The amount offset will be the cost of providing the infrastructure including design costs. The applicant must have or be likely to obtain sufficient control over the relevant land and the relevant consents, and an agreement containing specified terms must be entered into for provision of the infrastructure and its transfer to the Council or its nominee before commencement.
Abatement provisions now apply where new permissions (other than s73 permissions) are obtained in respect of development which has commenced. CIL paid can be credited against the new permission to the extent it relates to buildings which have not been completed and which have not been taken into account in reducing the CIL payable for the new permission.

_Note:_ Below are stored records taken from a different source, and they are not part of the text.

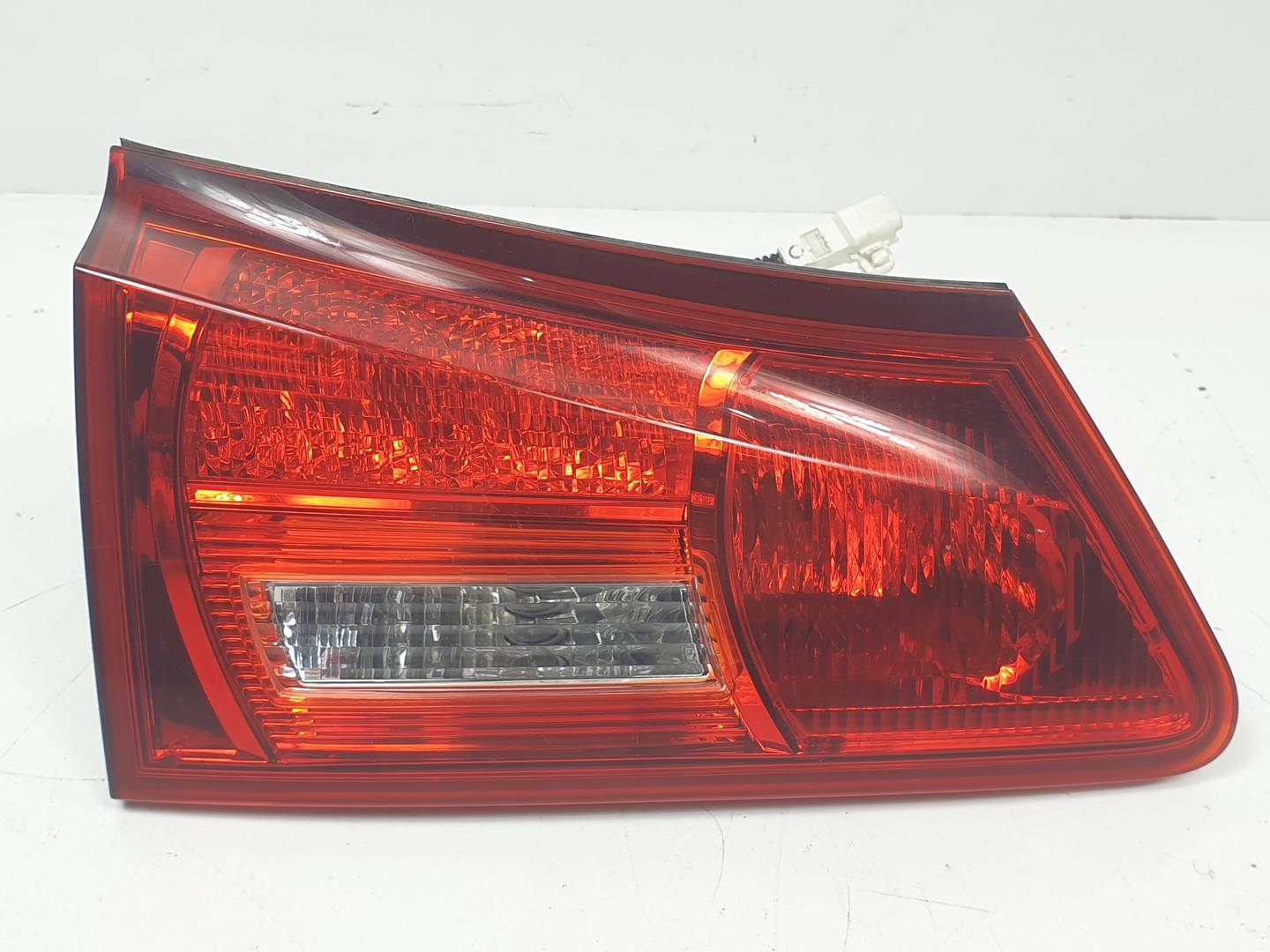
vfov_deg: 53.1
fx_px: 954
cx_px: 635
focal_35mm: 26
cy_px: 476
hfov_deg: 67.3
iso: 50
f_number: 2.4
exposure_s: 1/164
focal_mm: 4.3
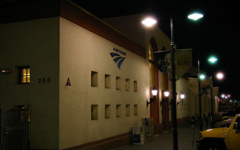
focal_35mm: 48
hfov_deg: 42.2
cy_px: 78
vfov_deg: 27.1
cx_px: 120
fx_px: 311
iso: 800
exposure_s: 1/60
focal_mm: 31
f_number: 4.5
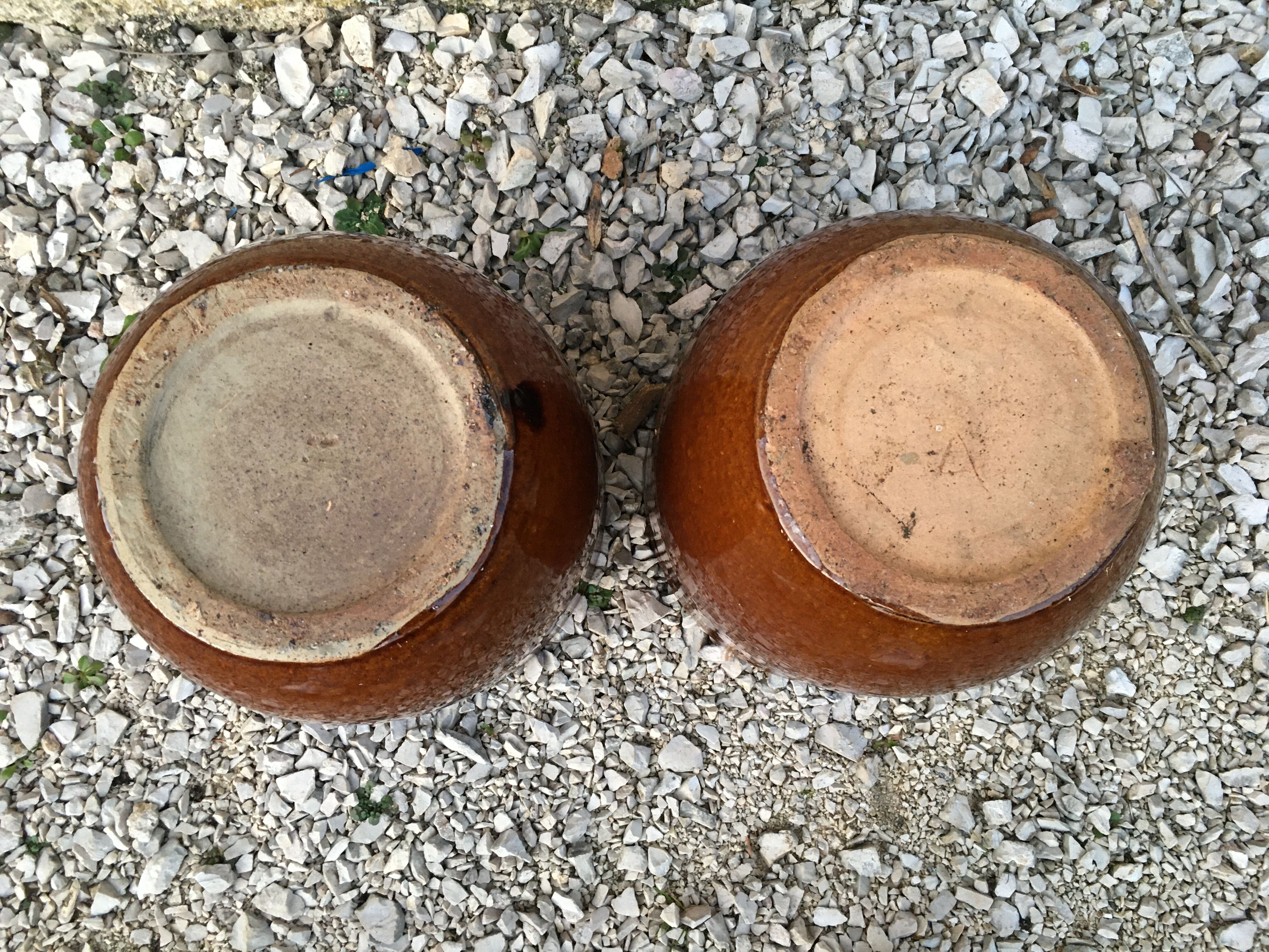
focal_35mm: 29
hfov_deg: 61.7
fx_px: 1063
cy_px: 476
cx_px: 634
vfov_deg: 48.2
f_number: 2.2
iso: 160
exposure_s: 1/33
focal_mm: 4.15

Development under the old permission must however cease - if recommenced, the abatement will cease to have effect. There are complex provisions for abatement relating to phased permissions and for rolling forward the benefit obtained from buildings demolished under earlier permissions to new permissions.
Certain affordable rented properties will now be eligible for social housing relief. Charging authorities will also have discretion as to whether to make available relief from CIL for discounted dwellings (sold at up to 80% of open market value) and, if so, to set policies for allocation of relief.
A proportion of relief will also apply to communal areas serving affordable housing and other developments, provided it is not mainly for use by the general public, occupants of development under a different permission or commercial purposes.
Where a s73 permission is granted in relation to a development awarded social housing relief but the amount of relief does not change, the relief will apply to the new permission. A claim for social housing relief can be submitted after commencement in circumstances where the provision of affordable housing or communal floorspace serving it changes.
The rule restricting this relief to cases where the cost of complying with a s106 agreement exceeds CIL liability no longer applies, although relief will not be applicable unless there is a s106 agreement.
Exemption from CIL will apply to 'self-build housing' built or commissioned by the person liable to pay CIL and to be occupied by them as their sole or main residence. Those in occupation of a dwelling as a sole or main residence can also extend the dwelling or create a new dwelling in the curtilage of the main dwelling without CIL liability.
Both cases are subject to state aid provisions and there are specific procedural requirements to be followed, else the exemption will be lost.
The relief may become repayable within three years of a completion or final certificate being issued. For annexes, this will apply if the main dwelling is used other than as a single dwelling, the residential annex is let, or the dwelling or annex are sold separately. For self-build, the relief is repayable if the building is sold or let out in its entirety.
Appeals against the amount of CIL charged are now allowed after commencement, but only where a permission is granted after commencement - this may apply to retrospective permissions, s73 or new standalone permissions for developments.